Hey guys im from Canada, new to the forum , Ive been lurking here for a while decided to join in the fun  . 

The photo below is a mostly the jeanguy its a sativa hybrid bud from quebec region indoor plant , very potent , but its the dryness of the bud that really intrigued me and is how I 

Got this much kief in the first place . Most of the time I just press the kief with some average homemade supplies you can find without walking to the store , its potent , high 

quality and you can transport where ever you want . People wonder why would I press my kief , instead of just plaing sprinkling the powder on my bowl and smoking it , well 

normal kief will burn alot faster since the molecules are not compressed like pressed /hash kief. Not only this but the buzz from kief and pressed kief is completly different and 

that is for you to try and compare as I cannot really explain it right now 



Sum pressed hash I just made as well


----------



## burwoodkush (Dec 31, 2012)

wud up homeboy from Canada

I grew some Diablo OG last year, that is some spicy stuff! I love it. 
I would soooooo enjoy that kief of yours, very nice!

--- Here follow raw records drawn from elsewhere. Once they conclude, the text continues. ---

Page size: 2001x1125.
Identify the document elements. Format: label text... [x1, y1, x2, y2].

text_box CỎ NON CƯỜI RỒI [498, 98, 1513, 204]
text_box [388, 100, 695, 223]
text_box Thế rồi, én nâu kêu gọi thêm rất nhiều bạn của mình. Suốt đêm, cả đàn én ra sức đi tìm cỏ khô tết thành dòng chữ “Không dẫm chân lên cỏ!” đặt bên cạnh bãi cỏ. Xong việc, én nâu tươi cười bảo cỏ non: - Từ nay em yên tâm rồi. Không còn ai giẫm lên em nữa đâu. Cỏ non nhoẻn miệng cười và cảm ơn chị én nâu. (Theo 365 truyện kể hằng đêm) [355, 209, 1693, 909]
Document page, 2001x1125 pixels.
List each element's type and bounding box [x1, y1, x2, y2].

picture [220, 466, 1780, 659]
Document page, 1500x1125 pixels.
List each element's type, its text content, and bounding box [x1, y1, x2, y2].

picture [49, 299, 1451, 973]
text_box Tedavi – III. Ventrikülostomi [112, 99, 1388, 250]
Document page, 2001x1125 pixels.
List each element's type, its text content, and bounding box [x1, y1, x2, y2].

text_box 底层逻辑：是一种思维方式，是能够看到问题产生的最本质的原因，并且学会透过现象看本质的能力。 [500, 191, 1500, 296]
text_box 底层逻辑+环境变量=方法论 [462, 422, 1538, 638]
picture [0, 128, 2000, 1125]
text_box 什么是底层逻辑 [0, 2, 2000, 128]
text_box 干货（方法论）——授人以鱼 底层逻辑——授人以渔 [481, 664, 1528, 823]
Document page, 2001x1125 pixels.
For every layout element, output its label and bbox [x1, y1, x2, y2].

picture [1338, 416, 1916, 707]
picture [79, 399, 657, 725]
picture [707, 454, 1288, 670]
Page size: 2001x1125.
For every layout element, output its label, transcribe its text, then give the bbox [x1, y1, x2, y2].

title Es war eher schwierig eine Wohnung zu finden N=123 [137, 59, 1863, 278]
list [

I've been working on my hash making skills over the past year, 
but I loves me some kief! Delicious!

HAPPY GROWING/TOKING!


----------



## DavesMegaBBC (Dec 31, 2012)

burwoodkush said:


> wud up homeboy from Canada
> 
> I grew some Diablo OG last year, that is some spicy stuff! I love it.
> I would soooooo enjoy that kief of yours, very nice!
> ...



the Diablo og was too good man I didnt wanna extract the thc from that bud so I didnt freeze those buds in the grinder  just let them fall naturally . 

Im interested in trying butane hash with pure kief , Ive done iso and pressed and I prefer pressed kief that is heated by far  i will upload pics once I get this stupid driver software from my phone installed


----------



## nibaini (Jan 2, 2013)

Sounds like some good shiznit. For some reason when i smoke kief my neck twitches like crazy i always end up giving away alot of kief maybe i will press it see if that helps lol


----------



## DavesMegaBBC (Jan 3, 2013)

nibaini said:


> Sounds like some good shiznit. For some reason when i smoke kief my neck twitches like crazy i always end up giving away alot of kief maybe i will press it see if that helps lol


WHEN I press my hash the buzz lasts alot longer , and it gives more of a heavy high thats kinda like a couchlock even ona sativa dominant flower like this one. it should help your neck relax. But I think I know what your talking about when you mean neck twitches I used to get those alot , but I thought it was cuase of the cigarettes and when I used to do ice.


----------



## nibaini (Jan 3, 2013)

I've been sober from glass for 3 years but still smoke a lot of cigs maybe that's why I twitch lol


----------



## DavesMegaBBC (Jan 3, 2013)

nibaini said:


> I've been sober from glass for 3 years but still smoke a lot of cigs maybe that's why I twitch lol


thats waht I was saying , tweaking aftermath xd , I will be posting some bud shots here alot , just got some bubble that smells gooood.


----------